Since implementing the system three years ago, she’s been able to move all of her patient files to the basement, cleared out her waiting room of file cabinets and now has access to a long-forgotten fire place and the stairs to the loft above her office. When she first made the change, patients came into the clinic, looked around and wondered if they were in the right place.
There interaction with the system has been smooth, as well, and very few have any concerns about their records being in electronic format. Hornstein doesn’t allow her record collection to get in the way of her relationship with her patients, either. In other words, she hasn’t let the EHR distract from her ability to care for patients even though she takes notes in the exam room while the patient is present. Almost all of her note taking is done in front of patients, she said.

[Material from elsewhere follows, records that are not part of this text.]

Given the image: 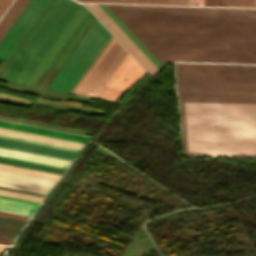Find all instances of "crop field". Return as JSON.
I'll return each instance as SVG.
<instances>
[{
  "label": "crop field",
  "instance_id": "obj_1",
  "mask_svg": "<svg viewBox=\"0 0 256 256\" xmlns=\"http://www.w3.org/2000/svg\"><path fill=\"white\" fill-rule=\"evenodd\" d=\"M176 69L185 155L256 158V65Z\"/></svg>",
  "mask_w": 256,
  "mask_h": 256
},
{
  "label": "crop field",
  "instance_id": "obj_2",
  "mask_svg": "<svg viewBox=\"0 0 256 256\" xmlns=\"http://www.w3.org/2000/svg\"><path fill=\"white\" fill-rule=\"evenodd\" d=\"M106 5L158 60L256 63V9Z\"/></svg>",
  "mask_w": 256,
  "mask_h": 256
},
{
  "label": "crop field",
  "instance_id": "obj_3",
  "mask_svg": "<svg viewBox=\"0 0 256 256\" xmlns=\"http://www.w3.org/2000/svg\"><path fill=\"white\" fill-rule=\"evenodd\" d=\"M71 3L72 0H49L0 66V79L14 81Z\"/></svg>",
  "mask_w": 256,
  "mask_h": 256
},
{
  "label": "crop field",
  "instance_id": "obj_4",
  "mask_svg": "<svg viewBox=\"0 0 256 256\" xmlns=\"http://www.w3.org/2000/svg\"><path fill=\"white\" fill-rule=\"evenodd\" d=\"M95 20L81 5L25 83L47 87Z\"/></svg>",
  "mask_w": 256,
  "mask_h": 256
},
{
  "label": "crop field",
  "instance_id": "obj_5",
  "mask_svg": "<svg viewBox=\"0 0 256 256\" xmlns=\"http://www.w3.org/2000/svg\"><path fill=\"white\" fill-rule=\"evenodd\" d=\"M110 36L96 20L47 89L71 91Z\"/></svg>",
  "mask_w": 256,
  "mask_h": 256
},
{
  "label": "crop field",
  "instance_id": "obj_6",
  "mask_svg": "<svg viewBox=\"0 0 256 256\" xmlns=\"http://www.w3.org/2000/svg\"><path fill=\"white\" fill-rule=\"evenodd\" d=\"M126 53L111 36L72 92L96 96Z\"/></svg>",
  "mask_w": 256,
  "mask_h": 256
},
{
  "label": "crop field",
  "instance_id": "obj_7",
  "mask_svg": "<svg viewBox=\"0 0 256 256\" xmlns=\"http://www.w3.org/2000/svg\"><path fill=\"white\" fill-rule=\"evenodd\" d=\"M146 72L127 53L97 97L117 101Z\"/></svg>",
  "mask_w": 256,
  "mask_h": 256
},
{
  "label": "crop field",
  "instance_id": "obj_8",
  "mask_svg": "<svg viewBox=\"0 0 256 256\" xmlns=\"http://www.w3.org/2000/svg\"><path fill=\"white\" fill-rule=\"evenodd\" d=\"M48 0H31L0 41V60L4 61Z\"/></svg>",
  "mask_w": 256,
  "mask_h": 256
},
{
  "label": "crop field",
  "instance_id": "obj_9",
  "mask_svg": "<svg viewBox=\"0 0 256 256\" xmlns=\"http://www.w3.org/2000/svg\"><path fill=\"white\" fill-rule=\"evenodd\" d=\"M83 4L96 16V18L111 32V34L126 48V50L146 71L152 74L159 71L97 4Z\"/></svg>",
  "mask_w": 256,
  "mask_h": 256
},
{
  "label": "crop field",
  "instance_id": "obj_10",
  "mask_svg": "<svg viewBox=\"0 0 256 256\" xmlns=\"http://www.w3.org/2000/svg\"><path fill=\"white\" fill-rule=\"evenodd\" d=\"M81 4L73 1L14 82L23 84Z\"/></svg>",
  "mask_w": 256,
  "mask_h": 256
},
{
  "label": "crop field",
  "instance_id": "obj_11",
  "mask_svg": "<svg viewBox=\"0 0 256 256\" xmlns=\"http://www.w3.org/2000/svg\"><path fill=\"white\" fill-rule=\"evenodd\" d=\"M54 181L27 177L0 171V185L47 194Z\"/></svg>",
  "mask_w": 256,
  "mask_h": 256
},
{
  "label": "crop field",
  "instance_id": "obj_12",
  "mask_svg": "<svg viewBox=\"0 0 256 256\" xmlns=\"http://www.w3.org/2000/svg\"><path fill=\"white\" fill-rule=\"evenodd\" d=\"M0 146L11 148V149L27 151V152L43 154V155L59 157V158H65L70 160H73V158L77 154L76 151L65 150V149L33 144V143H28L23 141H17V140L1 138V137H0Z\"/></svg>",
  "mask_w": 256,
  "mask_h": 256
},
{
  "label": "crop field",
  "instance_id": "obj_13",
  "mask_svg": "<svg viewBox=\"0 0 256 256\" xmlns=\"http://www.w3.org/2000/svg\"><path fill=\"white\" fill-rule=\"evenodd\" d=\"M0 155L17 158V159L33 161V162H38V163H43V164L64 167V168H67L68 165L71 163L70 160L59 159V158H54V157H49V156H43V155H38V154H33V153H27V152H22V151H17V150H11V149L1 148V147H0Z\"/></svg>",
  "mask_w": 256,
  "mask_h": 256
},
{
  "label": "crop field",
  "instance_id": "obj_14",
  "mask_svg": "<svg viewBox=\"0 0 256 256\" xmlns=\"http://www.w3.org/2000/svg\"><path fill=\"white\" fill-rule=\"evenodd\" d=\"M0 121L7 122V121H2V120H0ZM1 122H0V127H3V128L19 130V131H24V132L34 133V134H40V135H45V136H50V137H55V138H61V139H66V140H71V141H77V142H82V143H86V141L88 140L87 138H90L87 136L76 135V134H71V133H66V132H60V131H55V130H50V129H44V128H39V127H34V126H28V125H23V124H18V123L7 122V123H12V124L23 125V126L39 128V129H44V130H49V131H55V132H60V133H65V134H71V135L87 137V138H81V137H76V136H71V135H65V134H60V133H55V132H49V131H44V130H39V129H33V128H28V127H23V126L1 123Z\"/></svg>",
  "mask_w": 256,
  "mask_h": 256
},
{
  "label": "crop field",
  "instance_id": "obj_15",
  "mask_svg": "<svg viewBox=\"0 0 256 256\" xmlns=\"http://www.w3.org/2000/svg\"><path fill=\"white\" fill-rule=\"evenodd\" d=\"M0 134L29 139V140H35V141H40V142H45L50 144H56V145H61L66 147H72L77 149H80L81 146L83 145L82 143L71 142V141L39 136V135H34L29 133H23V132H18L13 130H7L2 128H0Z\"/></svg>",
  "mask_w": 256,
  "mask_h": 256
},
{
  "label": "crop field",
  "instance_id": "obj_16",
  "mask_svg": "<svg viewBox=\"0 0 256 256\" xmlns=\"http://www.w3.org/2000/svg\"><path fill=\"white\" fill-rule=\"evenodd\" d=\"M30 0H15L0 20V39Z\"/></svg>",
  "mask_w": 256,
  "mask_h": 256
},
{
  "label": "crop field",
  "instance_id": "obj_17",
  "mask_svg": "<svg viewBox=\"0 0 256 256\" xmlns=\"http://www.w3.org/2000/svg\"><path fill=\"white\" fill-rule=\"evenodd\" d=\"M98 5L121 28V30L136 44V46L152 61V63L160 70L163 66L141 44V42L126 28V26L111 12V10L105 4H98Z\"/></svg>",
  "mask_w": 256,
  "mask_h": 256
},
{
  "label": "crop field",
  "instance_id": "obj_18",
  "mask_svg": "<svg viewBox=\"0 0 256 256\" xmlns=\"http://www.w3.org/2000/svg\"><path fill=\"white\" fill-rule=\"evenodd\" d=\"M0 170L6 171V172L22 174V175H27V176L43 178V179L54 180V181H57V179L60 177L59 174L48 173V172H43V171H38V170H32V169H27V168H22V167H16V166H11V165H6V164H0Z\"/></svg>",
  "mask_w": 256,
  "mask_h": 256
},
{
  "label": "crop field",
  "instance_id": "obj_19",
  "mask_svg": "<svg viewBox=\"0 0 256 256\" xmlns=\"http://www.w3.org/2000/svg\"><path fill=\"white\" fill-rule=\"evenodd\" d=\"M36 208V205L0 199V211L30 216Z\"/></svg>",
  "mask_w": 256,
  "mask_h": 256
},
{
  "label": "crop field",
  "instance_id": "obj_20",
  "mask_svg": "<svg viewBox=\"0 0 256 256\" xmlns=\"http://www.w3.org/2000/svg\"><path fill=\"white\" fill-rule=\"evenodd\" d=\"M0 163H6V164H11V165H16V166H22V167H27V168H32V169H38V170H43V171H48V172L59 173V174H62L63 171L65 170L64 168L43 165V164H38V163H33V162H28V161H23V160H17V159H12V158H7V157H1V156H0Z\"/></svg>",
  "mask_w": 256,
  "mask_h": 256
},
{
  "label": "crop field",
  "instance_id": "obj_21",
  "mask_svg": "<svg viewBox=\"0 0 256 256\" xmlns=\"http://www.w3.org/2000/svg\"><path fill=\"white\" fill-rule=\"evenodd\" d=\"M149 4H168V0H149ZM169 4L188 5V0H169Z\"/></svg>",
  "mask_w": 256,
  "mask_h": 256
},
{
  "label": "crop field",
  "instance_id": "obj_22",
  "mask_svg": "<svg viewBox=\"0 0 256 256\" xmlns=\"http://www.w3.org/2000/svg\"><path fill=\"white\" fill-rule=\"evenodd\" d=\"M235 6L254 7V0H235Z\"/></svg>",
  "mask_w": 256,
  "mask_h": 256
},
{
  "label": "crop field",
  "instance_id": "obj_23",
  "mask_svg": "<svg viewBox=\"0 0 256 256\" xmlns=\"http://www.w3.org/2000/svg\"><path fill=\"white\" fill-rule=\"evenodd\" d=\"M205 5L227 6V0H205Z\"/></svg>",
  "mask_w": 256,
  "mask_h": 256
},
{
  "label": "crop field",
  "instance_id": "obj_24",
  "mask_svg": "<svg viewBox=\"0 0 256 256\" xmlns=\"http://www.w3.org/2000/svg\"><path fill=\"white\" fill-rule=\"evenodd\" d=\"M11 2L12 0H0V16L3 14V12L6 10Z\"/></svg>",
  "mask_w": 256,
  "mask_h": 256
},
{
  "label": "crop field",
  "instance_id": "obj_25",
  "mask_svg": "<svg viewBox=\"0 0 256 256\" xmlns=\"http://www.w3.org/2000/svg\"><path fill=\"white\" fill-rule=\"evenodd\" d=\"M0 215L7 216V217L18 218V219H24V220H27V218H28L27 216L16 215V214H11V213H6V212H0Z\"/></svg>",
  "mask_w": 256,
  "mask_h": 256
},
{
  "label": "crop field",
  "instance_id": "obj_26",
  "mask_svg": "<svg viewBox=\"0 0 256 256\" xmlns=\"http://www.w3.org/2000/svg\"><path fill=\"white\" fill-rule=\"evenodd\" d=\"M0 136H2V137H7V138H12V139H17V140H23V141H28V142H33V143H39V144H44V145L55 146V147H60V148H65V149H71V150H76V151H78L77 149H72V148H66V147H61V146H56V145H50V144H45V143H40V142H35V141H29V140L14 138V137H8V136H3V135H0Z\"/></svg>",
  "mask_w": 256,
  "mask_h": 256
},
{
  "label": "crop field",
  "instance_id": "obj_27",
  "mask_svg": "<svg viewBox=\"0 0 256 256\" xmlns=\"http://www.w3.org/2000/svg\"><path fill=\"white\" fill-rule=\"evenodd\" d=\"M0 198H4V199H9V200H15V201H20V202H25V203H31V204L39 205L38 202L27 201V200H22V199H17V198H11V197L1 196V195H0Z\"/></svg>",
  "mask_w": 256,
  "mask_h": 256
},
{
  "label": "crop field",
  "instance_id": "obj_28",
  "mask_svg": "<svg viewBox=\"0 0 256 256\" xmlns=\"http://www.w3.org/2000/svg\"><path fill=\"white\" fill-rule=\"evenodd\" d=\"M101 2H111V3H132V0H101Z\"/></svg>",
  "mask_w": 256,
  "mask_h": 256
},
{
  "label": "crop field",
  "instance_id": "obj_29",
  "mask_svg": "<svg viewBox=\"0 0 256 256\" xmlns=\"http://www.w3.org/2000/svg\"><path fill=\"white\" fill-rule=\"evenodd\" d=\"M13 241L12 238L2 237L0 236V243L10 245Z\"/></svg>",
  "mask_w": 256,
  "mask_h": 256
},
{
  "label": "crop field",
  "instance_id": "obj_30",
  "mask_svg": "<svg viewBox=\"0 0 256 256\" xmlns=\"http://www.w3.org/2000/svg\"><path fill=\"white\" fill-rule=\"evenodd\" d=\"M133 3L148 4V0H133Z\"/></svg>",
  "mask_w": 256,
  "mask_h": 256
},
{
  "label": "crop field",
  "instance_id": "obj_31",
  "mask_svg": "<svg viewBox=\"0 0 256 256\" xmlns=\"http://www.w3.org/2000/svg\"><path fill=\"white\" fill-rule=\"evenodd\" d=\"M228 6H234V0H228Z\"/></svg>",
  "mask_w": 256,
  "mask_h": 256
},
{
  "label": "crop field",
  "instance_id": "obj_32",
  "mask_svg": "<svg viewBox=\"0 0 256 256\" xmlns=\"http://www.w3.org/2000/svg\"><path fill=\"white\" fill-rule=\"evenodd\" d=\"M197 5H204V0H197Z\"/></svg>",
  "mask_w": 256,
  "mask_h": 256
},
{
  "label": "crop field",
  "instance_id": "obj_33",
  "mask_svg": "<svg viewBox=\"0 0 256 256\" xmlns=\"http://www.w3.org/2000/svg\"><path fill=\"white\" fill-rule=\"evenodd\" d=\"M82 2H85V0H82ZM86 2H100V0H86Z\"/></svg>",
  "mask_w": 256,
  "mask_h": 256
},
{
  "label": "crop field",
  "instance_id": "obj_34",
  "mask_svg": "<svg viewBox=\"0 0 256 256\" xmlns=\"http://www.w3.org/2000/svg\"><path fill=\"white\" fill-rule=\"evenodd\" d=\"M196 4V0H189V5H195Z\"/></svg>",
  "mask_w": 256,
  "mask_h": 256
},
{
  "label": "crop field",
  "instance_id": "obj_35",
  "mask_svg": "<svg viewBox=\"0 0 256 256\" xmlns=\"http://www.w3.org/2000/svg\"><path fill=\"white\" fill-rule=\"evenodd\" d=\"M3 249H5V247H3V246H0V251H1V250H3Z\"/></svg>",
  "mask_w": 256,
  "mask_h": 256
},
{
  "label": "crop field",
  "instance_id": "obj_36",
  "mask_svg": "<svg viewBox=\"0 0 256 256\" xmlns=\"http://www.w3.org/2000/svg\"><path fill=\"white\" fill-rule=\"evenodd\" d=\"M255 5H256V1H255Z\"/></svg>",
  "mask_w": 256,
  "mask_h": 256
}]
</instances>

If they want to see their record, she shows them. If they want her full attention, she puts it away. The patient portal also allows individuals easier access to their labs and results and they’re using it. It makes communicating a bit easier, she said.
“The technology helps me communicate when I need to further clarification,” she said of being able to quickly access up-to-date medical databases.
For her, records are always up-to-date and easily accessible, easy to use and the technology easily fits the budget of a small practice, she said. A few less worries for a doctor dedicated to documenting the ways in which practices such as hers are going the way of the dinosaur.
For now, that will have to wait: She’s got relationships with patients to nurture and a business to keep afloat. For now, her technology is helping do just that.